Using the package you can:
Simulate synthetic data of foraging animals (random walkers, foragers following only food trace, foragers following a leader, foragers communicating about the position of food).
Expand a (real or simulated) dataset by calculating a set of predictor scores at each location each agent may decide to move to. Scores correspond to a relevant feature agents may value, such as presense of a food trace, proximity to other foragers, and availability of information communicated from other agents.
Use the expanded data to profile the foraging strategy using Bayesian inference, to assess how strongly each feature drives agents' decisions of where to move.
Compartmentalize synthetic or real-world animal movement data in preparation for Bayesian dynamical systems inference.
Build your own dynamical systems model of the compartmentalized data and use it within a Bayesian inferential workflow.
This repository is a work in progress, with more documentation and functionality coming soon.
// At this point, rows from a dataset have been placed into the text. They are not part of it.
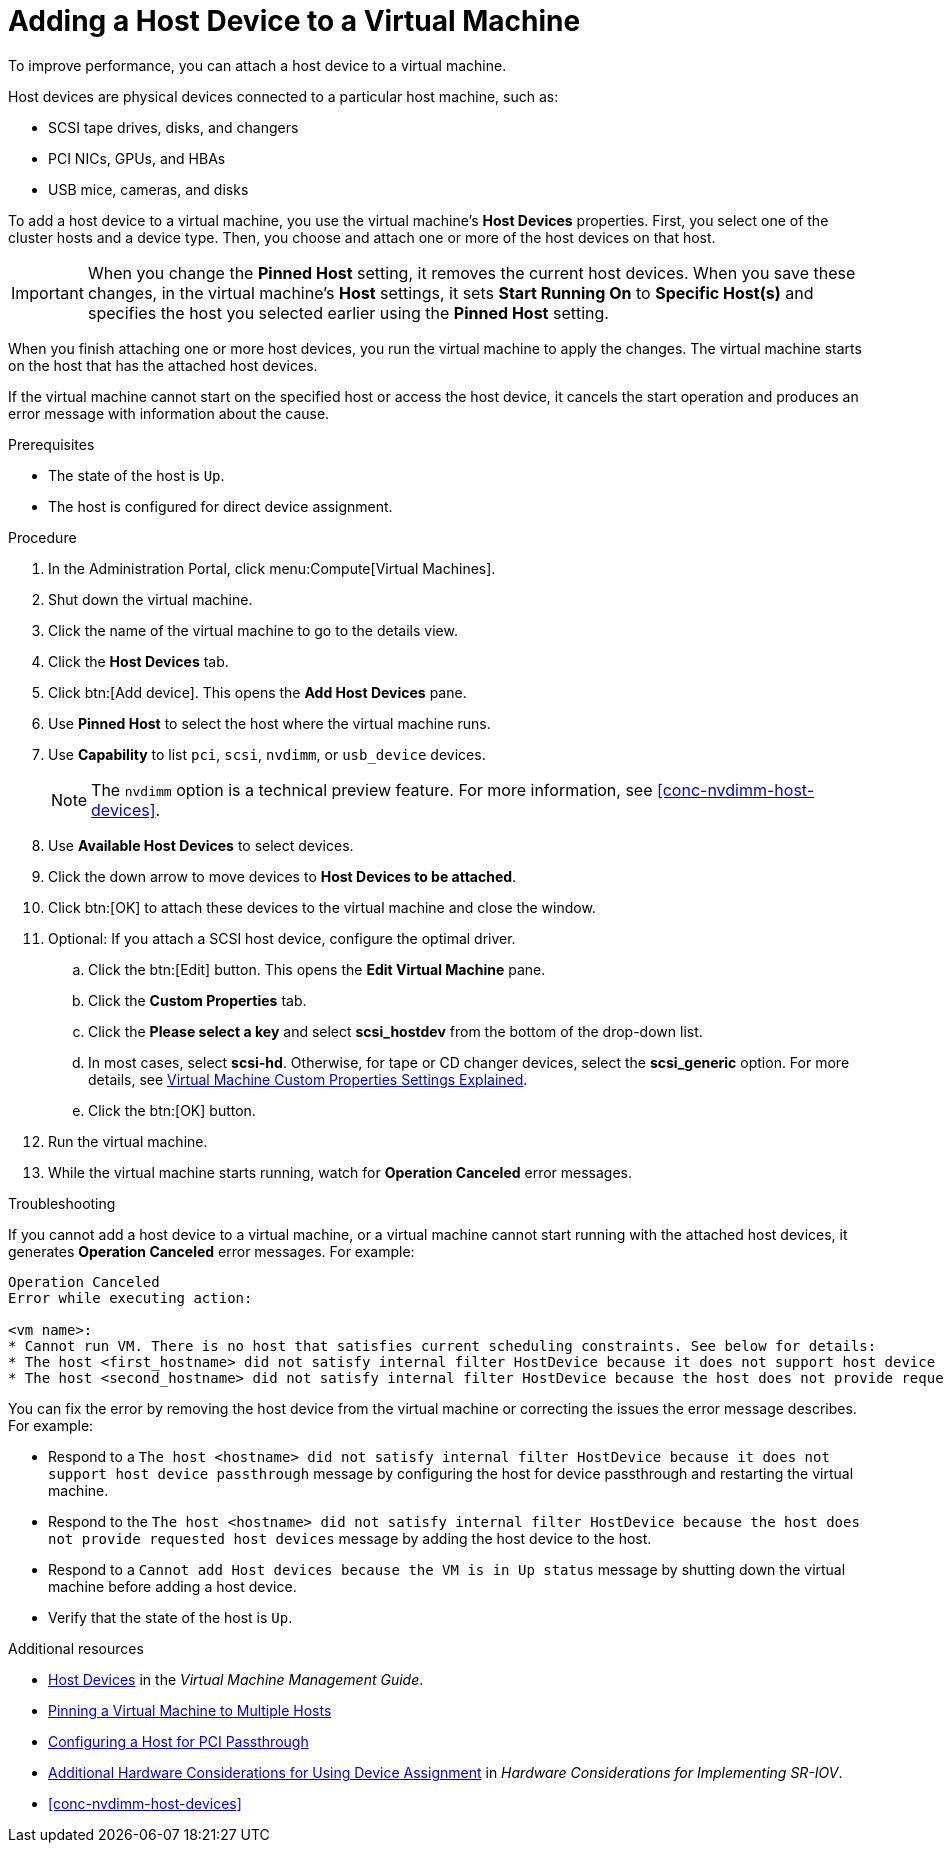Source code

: :_content-type: PROCEDURE
[id="Adding_Host_Devices_to_a_Virtual_Machine"]
= Adding a Host Device to a Virtual Machine

To improve performance, you can attach a host device to a virtual machine.

Host devices are physical devices connected to a particular host machine, such as:

* SCSI tape drives, disks, and changers
* PCI NICs, GPUs, and HBAs
* USB mice, cameras, and disks

To add a host device to a virtual machine, you use the virtual machine's *Host Devices* properties. First, you select one of the cluster hosts and a device type. Then, you choose and attach one or more of the host devices on that host.

[IMPORTANT]
====
When you change the *Pinned Host* setting, it removes the current host devices. When you save these changes, in the virtual machine's *Host* settings, it sets *Start Running On* to *Specific Host(s)* and specifies the host you selected earlier using the *Pinned Host* setting.
====

When you finish attaching one or more host devices, you run the virtual machine to apply the changes. The virtual machine starts on the host that has the attached host devices.

If the virtual machine cannot start on the specified host or access the host device, it cancels the start operation and produces an error message with information about the cause.

.Prerequisites

* The state of the host is `Up`.
* The host is configured for direct device assignment.

.Procedure

. In the Administration Portal, click menu:Compute[Virtual Machines].
. Shut down the virtual machine.
. Click the name of the virtual machine to go to the details view.
. Click the *Host Devices* tab.
. Click btn:[Add device]. This opens the *Add Host Devices* pane.
. Use *Pinned Host* to select the host where the virtual machine runs.
. Use *Capability* to list `pci`, `scsi`, `nvdimm`, or `usb_device` devices.
+
[NOTE]
====
The `nvdimm` option is a technical preview feature. For more information, see xref:conc-nvdimm-host-devices[].
====
. Use *Available Host Devices* to select devices.
. Click the down arrow to move devices to *Host Devices to be attached*.
. Click btn:[OK] to attach these devices to the virtual machine and close the window.
. Optional: If you attach a SCSI host device, configure the optimal driver.
.. Click the btn:[Edit] button. This opens the *Edit Virtual Machine* pane.
.. Click the *Custom Properties* tab.
.. Click the *Please select a key* and select *scsi_hostdev* from the bottom of the drop-down list.
.. In most cases, select *scsi-hd*. Otherwise, for tape or CD changer devices, select the *scsi_generic* option. For more details, see link:{URL_virt_product_docs}{URL_format}virtual_machine_management_guide/index#Virtual_Machine_Custom_Properties_settings_explained[Virtual Machine Custom Properties Settings Explained].
.. Click the btn:[OK] button.
. Run the virtual machine.
. While the virtual machine starts running, watch for *Operation Canceled* error messages.

.Troubleshooting

If you cannot add a host device to a virtual machine, or a virtual machine cannot start running with the attached host devices, it generates *Operation Canceled* error messages. For example:

----
Operation Canceled
Error while executing action:

<vm name>:
* Cannot run VM. There is no host that satisfies current scheduling constraints. See below for details:
* The host <first_hostname> did not satisfy internal filter HostDevice because it does not support host device passthrough.
* The host <second_hostname> did not satisfy internal filter HostDevice because the host does not provide requested host devices.
----

You can fix the error by removing the host device from the virtual machine or correcting the issues the error message describes. For example:

* Respond to a `The host <hostname> did not satisfy internal filter HostDevice because it does not support host device passthrough` message by configuring the host for device passthrough and restarting the virtual machine.
* Respond to the `The host <hostname> did not satisfy internal filter HostDevice because the host does not provide requested host devices` message by adding the host device to the host.
* Respond to a `Cannot add Host devices because the VM is in Up status` message by shutting down the virtual machine before adding a host device.
* Verify that the state of the host is `Up`.

.Additional resources
* link:{URL_virt_product_docs}{URL_format}virtual_machine_management_guide/index#sect-host_devices[Host Devices] in the _Virtual Machine Management Guide_.
* link:{URL_virt_product_docs}{URL_format}virtual_machine_management_guide/index#pinning_a_virtual_machine_to_multiple_hosts[Pinning a Virtual Machine to Multiple Hosts]
* link:{URL_virt_product_docs}{URL_format}administration_guide/index#Configuring_a_Host_for_PCI_Passthrough_host_tasks[Configuring a Host for PCI Passthrough]
* link:{URL_downstream_virt_product_docs}hardware_considerations_for_implementing_sr-iov/[Additional Hardware Considerations for Using Device Assignment] in _Hardware Considerations for Implementing SR-IOV_.
* xref:conc-nvdimm-host-devices[]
Please reach out if you're interested in collaborating or contributing.
Basic Setup:
.. code-block:: sh
git clone git@github.com:BasisResearch/collaborative-intelligence.git cd collaborative-intelligence git checkout main pip install .
Dev Setup:
To install dev dependencies needed to contribute to Collab, run the following command:
.. code-block:: sh
pip install -e ".[test]"
or
.. code-block:: sh
pip install -e .[test]
Contributing:
Before submitting a pull request, please autoformat code and ensure that unit tests pass locally:
.. code-block:: sh
make format # runs black and isort
make lint # linting
make tests # notebook and unit tests
All the notebooks are located in the docs
(especially docs/foraging
) folder. The following notebooks are available:
random_hungry_followers.ipynb
uses of the package to simulate data of foraging animals and to use it to profile the foraging strategy (random/food trace focus/followers) using Bayesian inference.
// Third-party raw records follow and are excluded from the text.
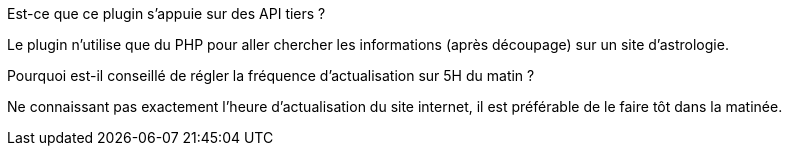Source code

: 
.Est-ce que ce plugin s'appuie sur des API tiers ?
--
Le plugin n'utilise que du PHP  pour aller chercher les informations (après découpage) sur un site d'astrologie.
--
.Pourquoi est-il conseillé de régler la fréquence d'actualisation sur 5H du matin ?
--
Ne connaissant pas exactement l'heure d'actualisation du site internet, il est préférable de le faire tôt dans la matinée.
--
communicators_simulations.ipynb
illustrates the use of the package to simulate data of foraging animals where the animals reveal the position of food to each other.
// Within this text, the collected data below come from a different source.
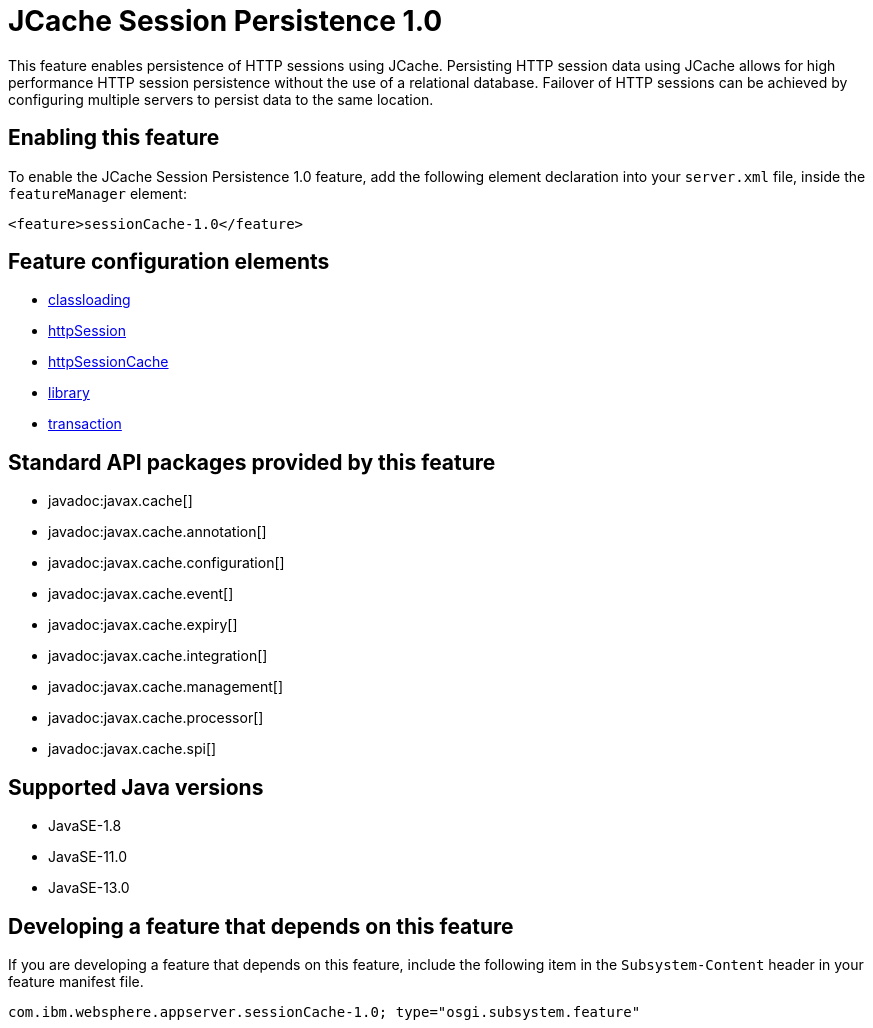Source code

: = JCache Session Persistence 1.0
:linkcss: 
:page-layout: feature
:nofooter: 

// tag::description[]
This feature enables persistence of HTTP sessions using JCache. Persisting HTTP session data using JCache allows for high performance HTTP session persistence without the use of a relational database. Failover of HTTP sessions can be achieved by configuring multiple servers to persist data to the same location.

// end::description[]
// tag::enable[]
== Enabling this feature
To enable the JCache Session Persistence 1.0 feature, add the following element declaration into your `server.xml` file, inside the `featureManager` element:


----
<feature>sessionCache-1.0</feature>
----
// end::enable[]
// tag::config[]

== Feature configuration elements
* <<../config/classloading#,classloading>>
* <<../config/httpSession#,httpSession>>
* <<../config/httpSessionCache#,httpSessionCache>>
* <<../config/library#,library>>
* <<../config/transaction#,transaction>>
// end::config[]
// tag::apis[]

== Standard API packages provided by this feature
* javadoc:javax.cache[]
* javadoc:javax.cache.annotation[]
* javadoc:javax.cache.configuration[]
* javadoc:javax.cache.event[]
* javadoc:javax.cache.expiry[]
* javadoc:javax.cache.integration[]
* javadoc:javax.cache.management[]
* javadoc:javax.cache.processor[]
* javadoc:javax.cache.spi[]
// end::apis[]
// tag::requirements[]
// end::requirements[]
// tag::java-versions[]

== Supported Java versions

* JavaSE-1.8
* JavaSE-11.0
* JavaSE-13.0
// end::java-versions[]
// tag::dependencies[]
// end::dependencies[]
// tag::feature-require[]

== Developing a feature that depends on this feature
If you are developing a feature that depends on this feature, include the following item in the `Subsystem-Content` header in your feature manifest file.


[source,]
----
com.ibm.websphere.appserver.sessionCache-1.0; type="osgi.subsystem.feature"
----
// end::feature-require[]
// tag::spi[]
// end::spi[]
communicators_inference.ipynb
shows how to use our toolkit to profile this foraging strategy using Bayesian inference.
central_park_birds_predictors.ipynb
illustrates how to use the package to expand a real world dataset that includes the movement of foraging birds in Central Park, New York, into one that at each frame assigns various predictor scores to space-time points per forager.
central_park_birds_inference.ipynb
contains an example that involves using the expanded data to profile the proximity to other animals preferences of ducks and sparrows using Bayesian inference.
locust_approximate_pipeline.ipynb
goes through an analogous workflow with a real-world dataset of foraging locust, related to Information integration for decision-making in desert locusts <https://doi.org/10.1016/j.isci.2023.106388>
_ by Günzel, Oberhauser and Couzin-Fuchs.
locust_ds_data.ipynb
illustrates how to compartmentalize the locust data in preparation for Bayesian dynamical systems inference.
locust_ds_class.ipynb
shows how to build a dynamical systems mode of the compartmentalized data and use it within the Bayesian inferential workflow.
locust_ds_inference.ipynb
shows how to build a dynamical systems model of the compartmentalized data and use it within a Bayesian inferential workflow.
locust_ds_validate.ipynb
uses the class we defined to validate the dynamical systems model of the compartmentalized data.
locust_ds_interpret.ipynb
elaborates on a proper way to interpret the inference results of the dynamical systems model.
Note: The inference steps assume some familiarity with Pyro <https://github.com/pyro-ppl/pyro>
and
probabilistic programming. The Pyro repository <https://github.com/pyro-ppl/pyro>
contains links
to introductory Pyro tutorials. The dynamical systems materials assume some familarity
with ChiRho <https://github.com/BasisResearch/chirho>
_ (see especially
this tutorial <https://basisresearch.github.io/chirho/dynamical_intro.html>
_).